Poszkodowani przez powódź rolnicy z województwa opolskiego spotkali się Ministrem Rolnictwa i Rozwoju Wsi Czesławem Siekierskim oraz wiceministrem Adamem Nowakiem.
W sali Ośrodka Doradztwa Rolniczego w Łosiowie rolnicy pytali ministrów oraz Wicewojewodę Opolskiego Piotra Pośpiecha o formy pomocy w tragicznej sytuacji, w której znalazły się setki gospodarstw z kilku powiatów województwa opolskiego.
Rolnicy pytali przede wszystkim o możliwości wykorzystania zalanego zboża, zwolnienia z czynszów dzierżawnych i opłat KRUS i ZUS, pomoc w pozyskaniu najpotrzebniejszych sprzętów do usuwania skutków powodzi i wsparcie finansowe. Pojawił się również temat szybkiego reagowania przez komisje klęskowe w celu oszacowania strat.
Izba zainicjowała zbiórkę pomocy dla rolników
Prezes Izby Rolniczej w Opolu Jerzy Sewielski powiedział, że odwiedził zniszczone przez powódź gospodarstwa, gdzie nie ma możliwości odtworzenia działalności rolnej. Podziękował również ministrowi za deklarację i obietnicę pomocy w rozdysponowaniu artykułów, które Izba Rolnicza w Opolu w pierwszych dniach po powodzi zaczęła zbierać dla poszkodowanych rolników. Prezes IR w Opolu podkreslił, że izba zbudowała sieć kilku magazynów na pasze i sprzęt, dzięki którym pomoc uzyskały w pierwszej kolejności gospodarstwa hodowlane.

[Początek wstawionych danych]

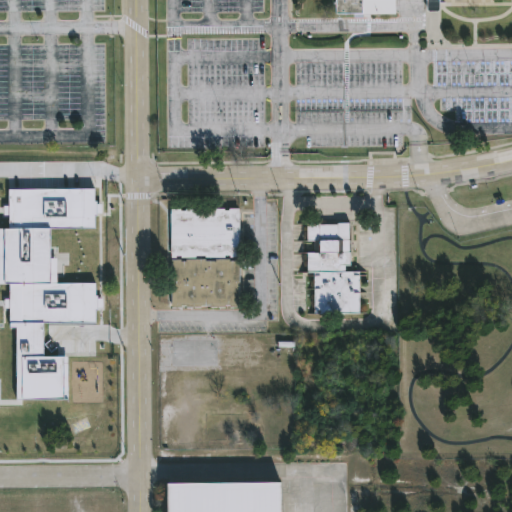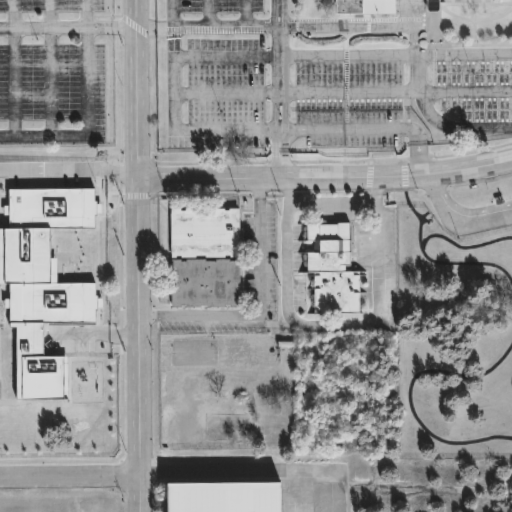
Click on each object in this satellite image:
building: (374, 6)
road: (89, 13)
road: (246, 13)
road: (209, 14)
road: (113, 25)
road: (44, 26)
road: (212, 27)
road: (509, 56)
road: (14, 67)
road: (51, 67)
road: (137, 89)
road: (279, 89)
road: (177, 93)
road: (228, 93)
road: (442, 118)
road: (90, 125)
road: (368, 128)
road: (69, 170)
road: (325, 177)
road: (335, 205)
building: (51, 207)
road: (458, 218)
building: (203, 257)
building: (204, 258)
building: (330, 268)
building: (332, 270)
building: (43, 282)
road: (262, 308)
road: (339, 322)
road: (139, 327)
building: (45, 331)
road: (252, 470)
road: (70, 477)
road: (141, 494)
building: (223, 497)
building: (223, 497)
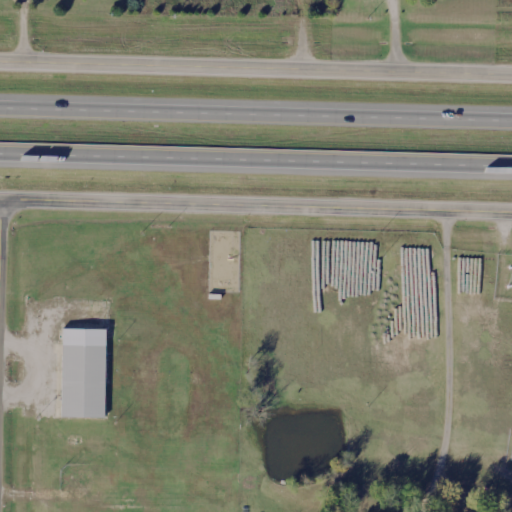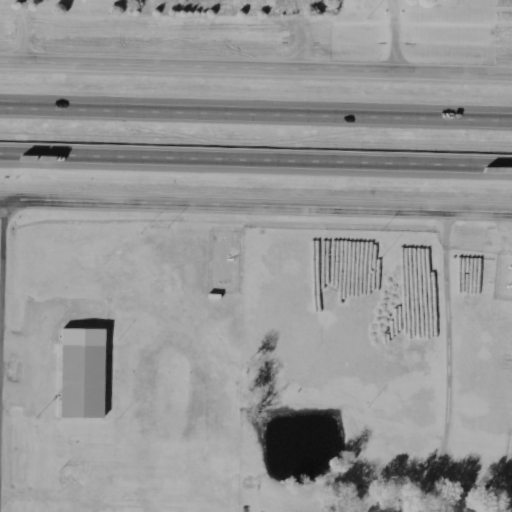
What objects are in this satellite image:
road: (23, 28)
road: (396, 34)
road: (255, 65)
road: (256, 115)
road: (255, 161)
road: (255, 206)
road: (450, 363)
building: (85, 375)
building: (78, 383)
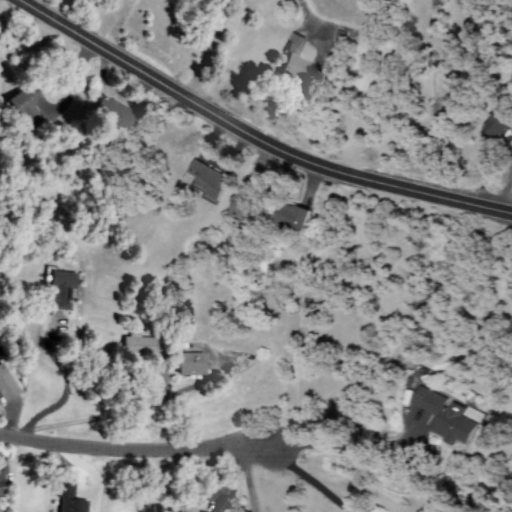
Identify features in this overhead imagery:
road: (230, 1)
building: (287, 61)
building: (297, 64)
building: (16, 109)
building: (25, 110)
building: (114, 112)
building: (104, 113)
building: (498, 123)
building: (479, 124)
road: (252, 133)
building: (211, 180)
building: (198, 181)
building: (244, 207)
building: (294, 216)
building: (284, 217)
building: (51, 290)
building: (63, 291)
building: (1, 344)
building: (141, 345)
building: (183, 365)
building: (193, 365)
building: (7, 384)
building: (5, 386)
building: (446, 417)
building: (432, 418)
road: (130, 451)
building: (0, 486)
building: (1, 487)
building: (67, 489)
building: (65, 498)
building: (74, 506)
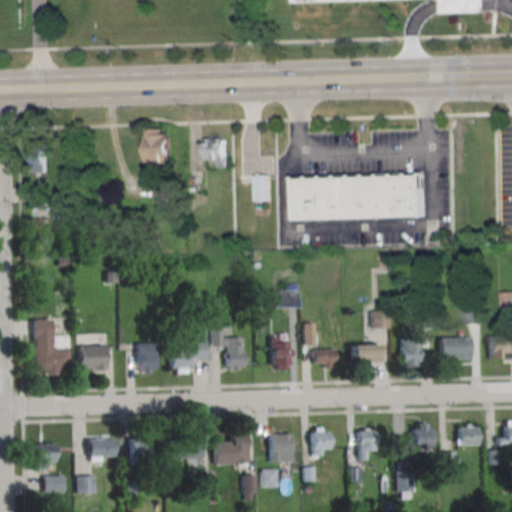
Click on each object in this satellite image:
road: (431, 5)
building: (447, 5)
road: (256, 42)
road: (36, 45)
road: (256, 82)
road: (256, 120)
building: (158, 147)
building: (217, 151)
road: (363, 152)
building: (38, 158)
building: (261, 187)
building: (357, 196)
building: (40, 229)
road: (0, 285)
building: (284, 296)
building: (505, 301)
building: (469, 315)
building: (379, 319)
building: (307, 333)
building: (198, 343)
building: (498, 346)
building: (453, 347)
building: (227, 348)
building: (45, 351)
building: (411, 351)
building: (278, 352)
building: (364, 353)
building: (89, 357)
building: (143, 357)
building: (323, 357)
building: (177, 360)
road: (2, 371)
road: (257, 403)
building: (505, 433)
building: (465, 434)
building: (418, 437)
building: (318, 441)
building: (364, 442)
building: (137, 447)
building: (278, 447)
building: (98, 449)
building: (183, 450)
building: (228, 450)
building: (42, 453)
building: (446, 458)
road: (2, 465)
building: (266, 477)
building: (50, 483)
building: (401, 483)
building: (83, 484)
building: (246, 486)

– Tragedia się stała. To niepojęte, że zbiornik nyski, który został wybudowany, aby chronić ludzi poniżej, zalał nas po raz drugi w ciągu 27 lat. Przeżywam trzecią powódź w życiu, spowodowaną przez Nysę Kłodzką, nie powinno się to zdarzyć – dodał Prezes Izby Rolniczej w Opolu.
Szef opolskiego samorządu rolniczego złożył również na ręce ministra pismo, w którym apeluje o podjęcie przez państwo działań umożliwiających rolnikom odbudowę działalności rolniczej na zalanych terenach.
Minister Rolnictwa i Rozwoju Wsi Czesław Siekierski wyraził wdzięczność Izbie Rolniczej w Opolu za pomocą niesioną rolnikom. – Pomoc nie pokryje strat, które poniesiono. Musimy być bardzo ostrożni w obietnicach. Chciałbym, żebyśmy wspólnie rozwiązywali sprawy – dodał minister.
Co z czynszami dzierżawnymi na zalanych terenach?
Wiceprezes Izby Rolniczej w Opolu Łukasz Smolarczyk pytał o zboża z terenów zalanych i uprawy sąsiadujące oraz o zwolnienia z czynszów dzierżawnych. – Czy gospodarstwa muszą przekraczać próg 30 procent strat, żeby mogły korzytać ze zwolnienia z czynszu dzierżawnego? Czy strata tej wysokości ma dotyczyć całego gospodarstwa, czy tylko działki KOWR, którą dzierżawią? – pytał Wiceprezes Łukasz Smolarczyk.